As a society, we face many conflicting cultural messages about money. It is sometimes implied that people with money are selfish and miserly, or that it is saintly to be poor. Conversely, the media portrays out-of-control spending as something desirable, encouraging us to live “like a rock star.” How many new cars, vacations, shoes or video games does it take to be happy? None. It takes shared experiences to create happiness, not things.
To counteract these emotional and societal conflicts, communicate clearly with your children about money and how to budget. Be transparent about the dilemmas you face in money management. Hiding behind “we can't afford it” instead of opening a conversation about money and values leaves your children vulnerable to cultural influences. Consistency is essential. If you spend freely on things important to you, and say you can't afford things important to them, kids will notice. Worse yet, they may stop listening to you about other value-related issues.
When teaching kids about money and how to budget, you teach them about priorities and choices. It's important to recognize that money is not just about finances, it's also about emotions and values. Growing up, we all received mixed messages about money and we are influenced by those messages throughout our lifetimes. We unconsciously pass these messages to our children, often leaving them unprepared to manage their finances effectively. The more we become aware of our feelings and how they impact our financial management, the better we can educate our children.

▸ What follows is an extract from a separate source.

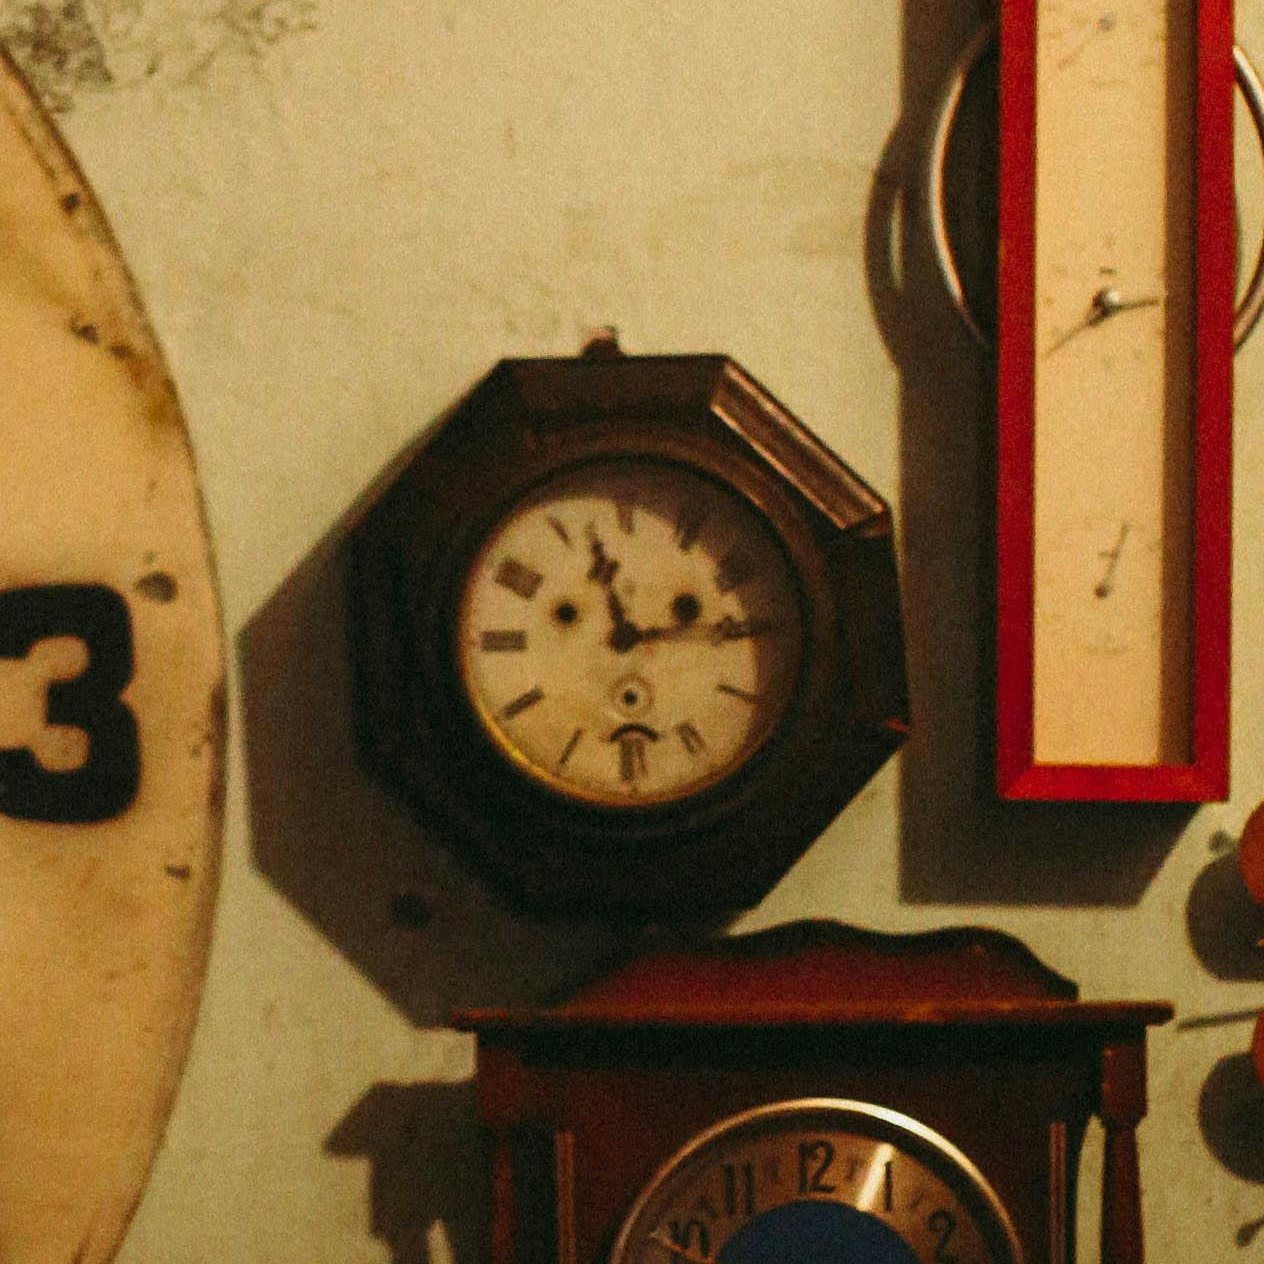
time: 11:13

Ron Lieber gives extensive advice on teaching kids about money in his book, “The Opposite of Spoiled: Raising Children Who Are Grounded, Generous and Smart About Money.” His points include:
- Money is emotional, not rational.
- Understand the differences between desire, value and quality.
- Spend thoughtfully. Spend mindfully.
- Recognize cultural prejudices and societal norms.

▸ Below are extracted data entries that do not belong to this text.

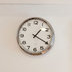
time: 1:19
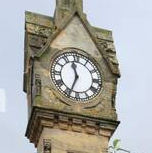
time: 11:33
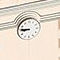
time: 8:46
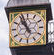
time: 10:56
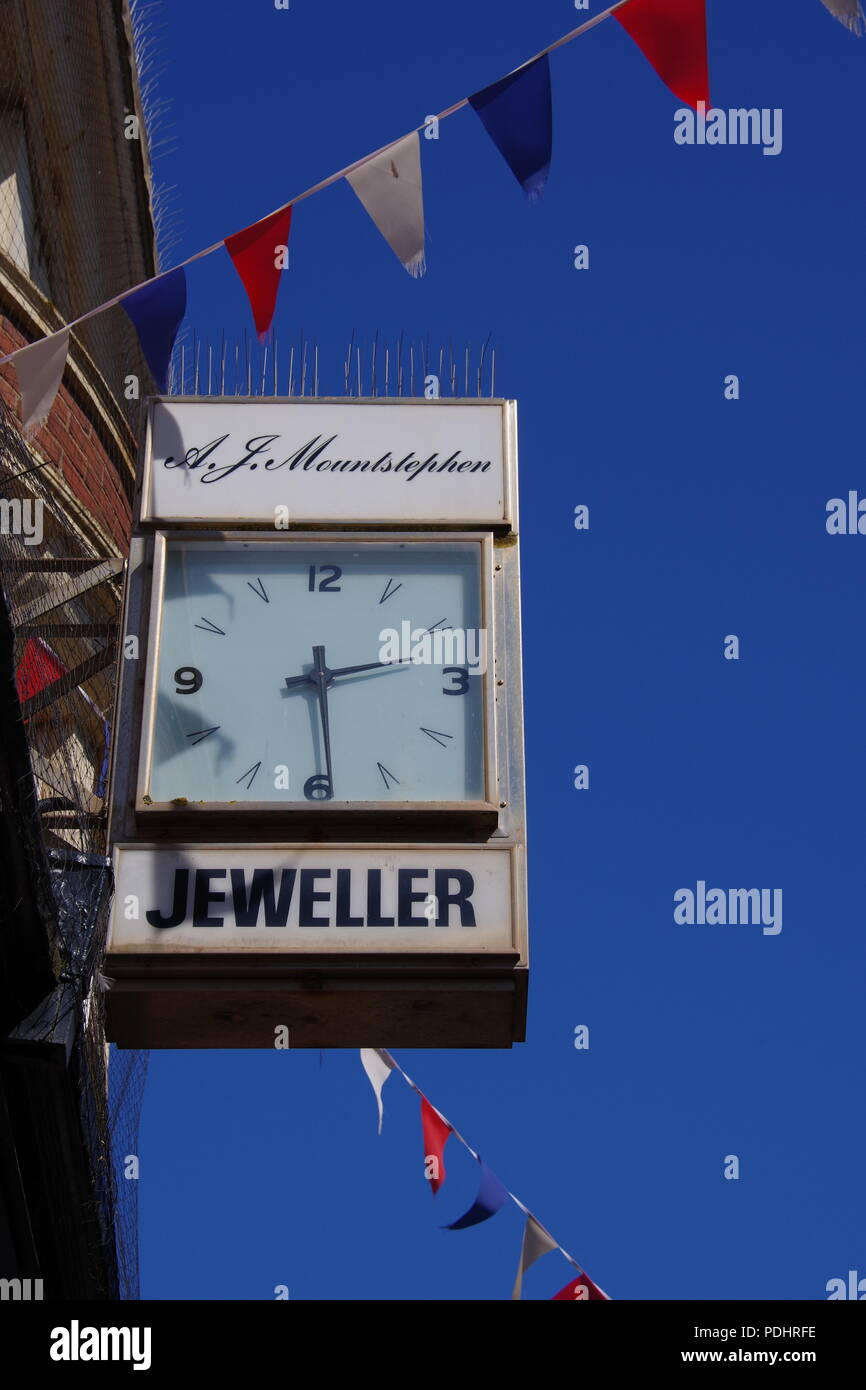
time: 2:29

- Life is full of painful ethical conflicts.
One of the most helpful and practical ways to teach children how to budget is to provide real life experience about the differences between wants and needs. For example, you may want to give your kids an allowance that covers only a percentage of their wants. Or help them prepare a budget for back-to-school shopping. This will encourage them to be more thoughtful; to save and budget to pay for items in their want category; and to cut back on impulsive spending.
In this scenario, you cover your kids' basic needs of food, shelter, medical care and a modest wardrobe and allow them the freedom to make their own financial management decisions with their allowance money. Of course, you retain veto rights for purchases that stray from your values. Because you subsidize only part of what they want, kids learn how to budget and prioritize their spending. It also teaches children to develop work ethic; understand the real value of their earnings; and enjoy the rewards of goal achievement.
Like other aspects of parenting, teaching kids how to budget is important work. By providing true-to-life guidance and practical learning experiences about money and values, you can equip your children with financial management good sense on which to build a strong future.